→ REQUIRED WORK
Search the listing below for the word "camera", and copy every line in which it turns up.

→ GIVEN ENTRIES
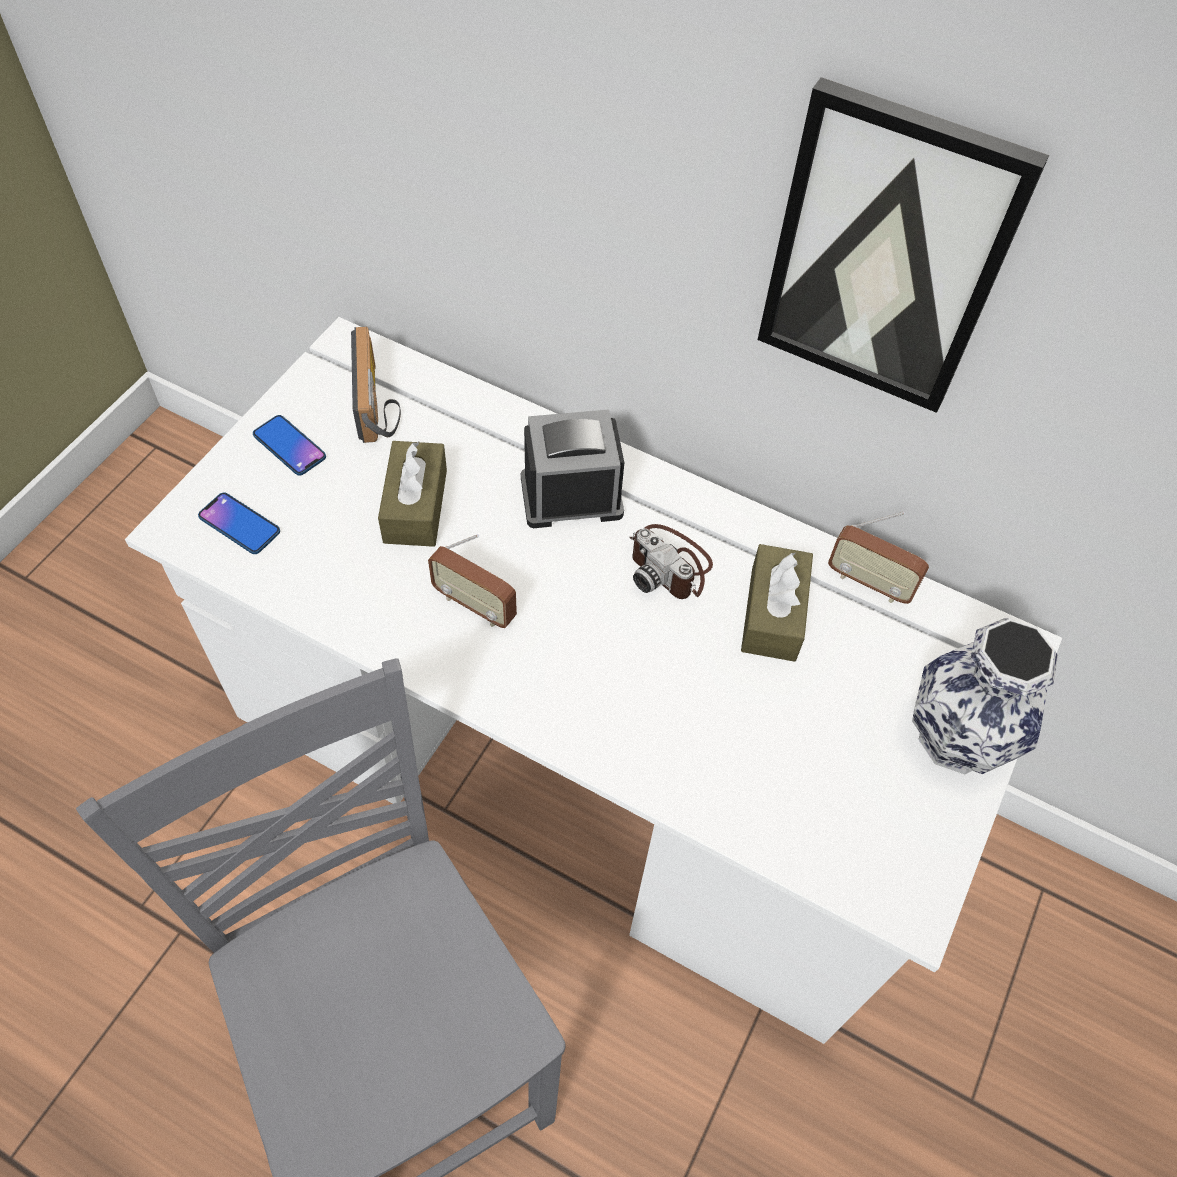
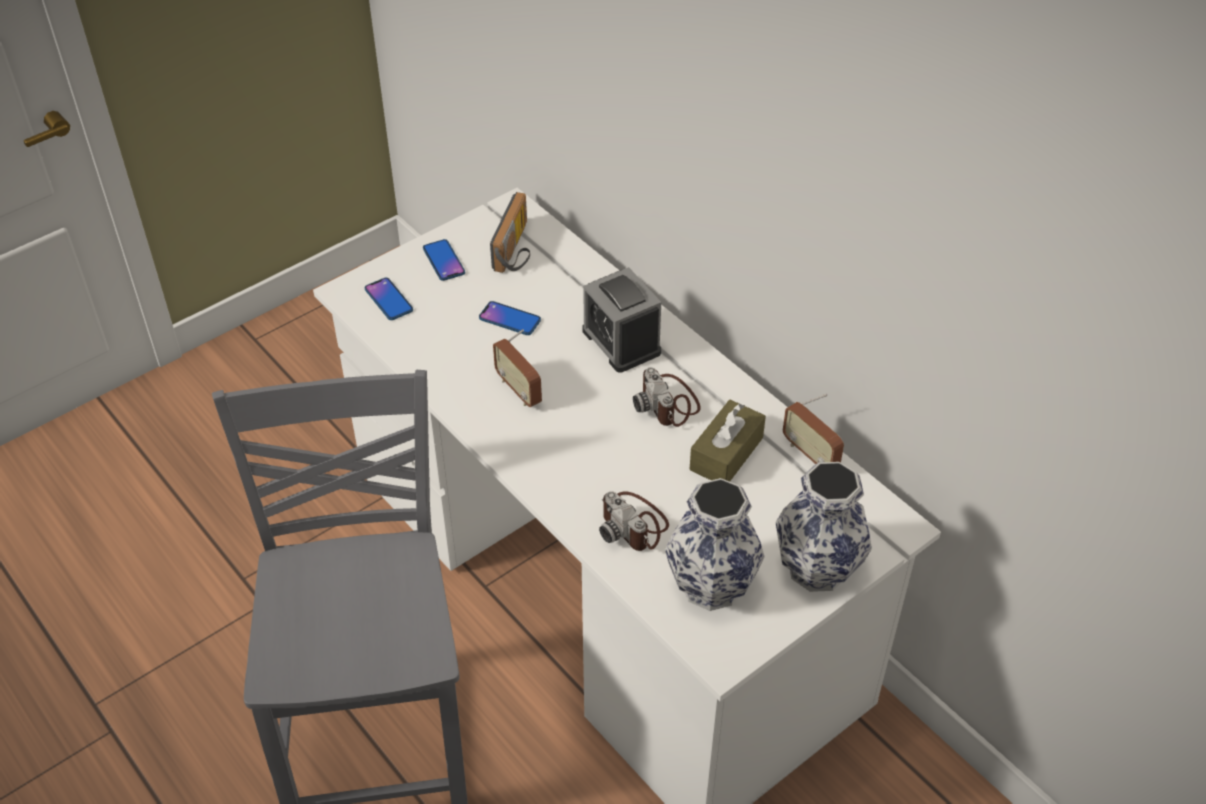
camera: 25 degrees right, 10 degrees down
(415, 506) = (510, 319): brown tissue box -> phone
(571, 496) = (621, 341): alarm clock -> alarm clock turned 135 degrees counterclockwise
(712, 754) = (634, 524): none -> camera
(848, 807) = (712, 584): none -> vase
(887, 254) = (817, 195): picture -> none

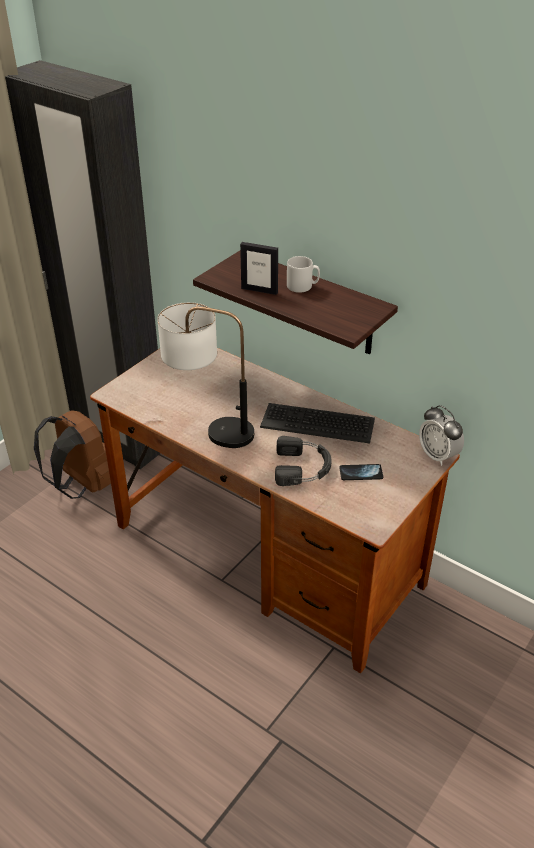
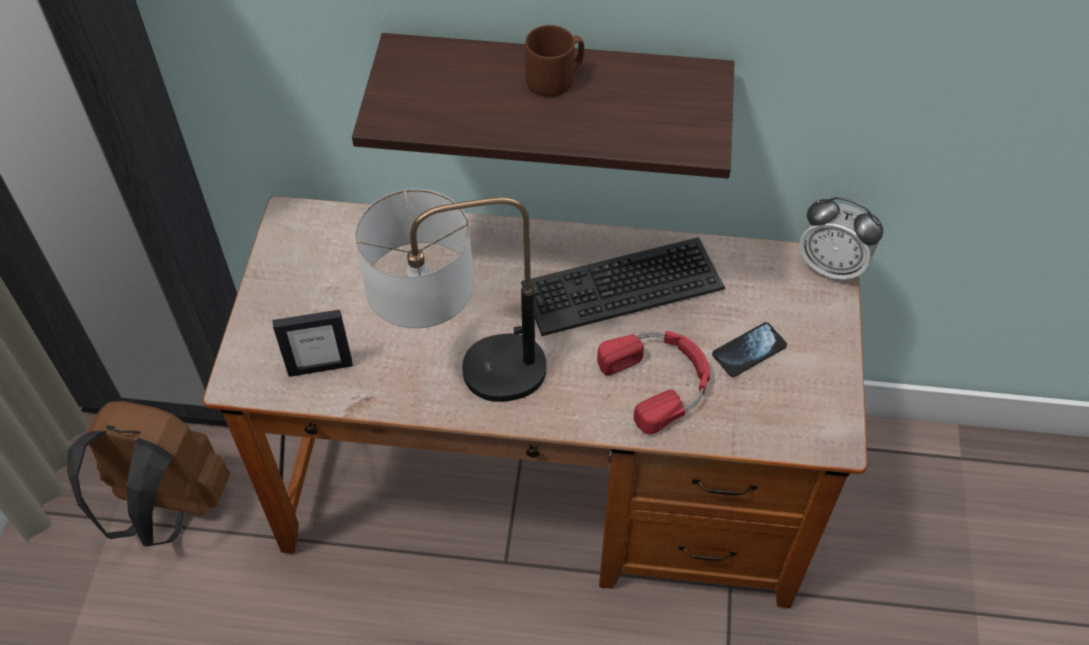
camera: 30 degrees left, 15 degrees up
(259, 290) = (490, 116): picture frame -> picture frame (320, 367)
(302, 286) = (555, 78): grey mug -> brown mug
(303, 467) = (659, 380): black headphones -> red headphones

→ PROBLEM SOLUTION
camera: 25 degrees right, 10 degrees down
(712, 754) = (634, 524): none -> camera
camera: 30 degrees left, 15 degrees up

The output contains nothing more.